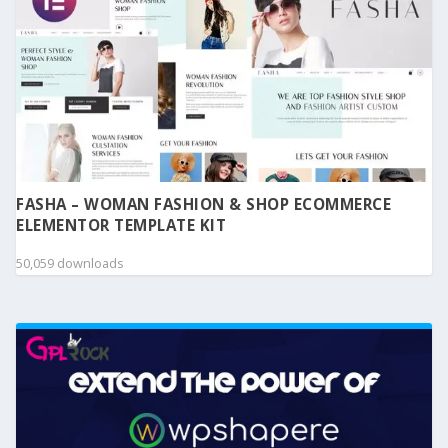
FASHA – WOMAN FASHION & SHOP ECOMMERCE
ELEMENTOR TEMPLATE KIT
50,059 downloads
* * * *
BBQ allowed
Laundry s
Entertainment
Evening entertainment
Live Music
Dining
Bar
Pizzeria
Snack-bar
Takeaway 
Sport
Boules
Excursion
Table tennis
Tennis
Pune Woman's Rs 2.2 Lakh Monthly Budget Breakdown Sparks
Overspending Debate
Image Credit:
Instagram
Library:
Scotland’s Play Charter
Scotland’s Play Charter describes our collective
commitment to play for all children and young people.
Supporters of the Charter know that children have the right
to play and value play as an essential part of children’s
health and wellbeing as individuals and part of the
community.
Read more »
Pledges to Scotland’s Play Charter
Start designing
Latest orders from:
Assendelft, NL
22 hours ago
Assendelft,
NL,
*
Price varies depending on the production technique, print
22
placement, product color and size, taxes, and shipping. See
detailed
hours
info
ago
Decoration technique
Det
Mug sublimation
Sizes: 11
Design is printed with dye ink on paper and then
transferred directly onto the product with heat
* * * *
## Directive
Whatever else the listing above holds, retype exactly only the lines from the one containing "Scotland’s Play Charter describes" to the one containing "transferred directly onto", both ends kept.

## Result of the task
Scotland’s Play Charter describes our collective
commitment to play for all children and young people.
Supporters of the Charter know that children have the right
to play and value play as an essential part of children’s
health and wellbeing as individuals and part of the
community.
Read more »
Pledges to Scotland’s Play Charter
Start designing
Latest orders from:
Assendelft, NL
22 hours ago
Assendelft,
NL,
*
Price varies depending on the production technique, print
22
placement, product color and size, taxes, and shipping. See
detailed
hours
info
ago
Decoration technique
Det
Mug sublimation
Sizes: 11
Design is printed with dye ink on paper and then
transferred directly onto the product with heat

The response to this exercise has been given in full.